Exercise
Without skipping anything, print all of the data exactly.

Data extracts
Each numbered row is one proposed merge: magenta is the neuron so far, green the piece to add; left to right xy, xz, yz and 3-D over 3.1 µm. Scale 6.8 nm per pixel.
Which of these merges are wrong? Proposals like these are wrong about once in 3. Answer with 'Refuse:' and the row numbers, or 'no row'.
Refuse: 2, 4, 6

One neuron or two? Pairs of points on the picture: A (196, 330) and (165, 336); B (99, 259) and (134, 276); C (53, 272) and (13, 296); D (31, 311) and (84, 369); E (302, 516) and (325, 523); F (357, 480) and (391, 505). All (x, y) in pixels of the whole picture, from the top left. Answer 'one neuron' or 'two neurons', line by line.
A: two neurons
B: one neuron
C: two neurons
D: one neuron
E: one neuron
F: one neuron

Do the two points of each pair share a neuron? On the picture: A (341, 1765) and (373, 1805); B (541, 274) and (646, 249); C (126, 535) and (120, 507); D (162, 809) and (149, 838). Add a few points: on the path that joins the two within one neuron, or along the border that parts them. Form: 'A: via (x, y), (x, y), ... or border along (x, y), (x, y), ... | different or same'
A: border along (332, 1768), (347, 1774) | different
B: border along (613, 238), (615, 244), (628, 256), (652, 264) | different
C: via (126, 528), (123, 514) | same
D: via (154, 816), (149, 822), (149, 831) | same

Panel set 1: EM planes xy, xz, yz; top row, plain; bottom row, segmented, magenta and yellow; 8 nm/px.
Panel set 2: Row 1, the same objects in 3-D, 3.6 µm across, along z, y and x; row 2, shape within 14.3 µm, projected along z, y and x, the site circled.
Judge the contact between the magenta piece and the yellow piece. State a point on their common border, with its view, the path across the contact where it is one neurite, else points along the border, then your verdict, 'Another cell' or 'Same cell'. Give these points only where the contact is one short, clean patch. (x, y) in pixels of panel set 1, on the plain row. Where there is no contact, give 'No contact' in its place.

Written response
Each numbered row is one proposed merge: magenta is the neuron so far, green the piece to add; left to right xy, xz, yz and 3-D over 3.1 µm. Scale 6.8 nm per pixel.
Which of these merges are wrong? Proposals like these are wrong about once in 3. Answer with 'Refuse:' and the row numbers, or 'no row'.
Refuse: 2, 4, 6

One neuron or two? Pairs of points on the picture: A (196, 330) and (165, 336); B (99, 259) and (134, 276); C (53, 272) and (13, 296); D (31, 311) and (84, 369); E (302, 516) and (325, 523); F (357, 480) and (391, 505). All (x, y) in pixels of the whole picture, from the top left. Answer 'one neuron' or 'two neurons', line by line.
A: two neurons
B: one neuron
C: two neurons
D: one neuron
E: one neuron
F: one neuron

Do the two points of each pair share a neuron? On the picture: A (341, 1765) and (373, 1805); B (541, 274) and (646, 249); C (126, 535) and (120, 507); D (162, 809) and (149, 838). Add a few points: on the path that joins the two within one neuron, or along the border that parts them. Form: 'A: via (x, y), (x, y), ... or border along (x, y), (x, y), ... | different or same'
A: border along (332, 1768), (347, 1774) | different
B: border along (613, 238), (615, 244), (628, 256), (652, 264) | different
C: via (126, 528), (123, 514) | same
D: via (154, 816), (149, 822), (149, 831) | same

Panel set 1: EM planes xy, xz, yz; top row, plain; bottom row, segmented, magenta and yellow; 8 nm/px.
Panel set 2: Row 1, the same objects in 3-D, 3.6 µm across, along z, y and x; row 2, shape within 14.3 µm, projected along z, y and x, the site circled.
Judge the contact between the magenta piece and the yellow piece. State a point on their common border, with its view, the path across the contact where it is one neurite, else points along the border, then your verdict, 'Another cell' or 'Same cell'. Give these points only where the contact is one short, clean patch. (x, y) in pixels of panel set 1, on the plain row. Where there is no contact, give 'No contact' in its place.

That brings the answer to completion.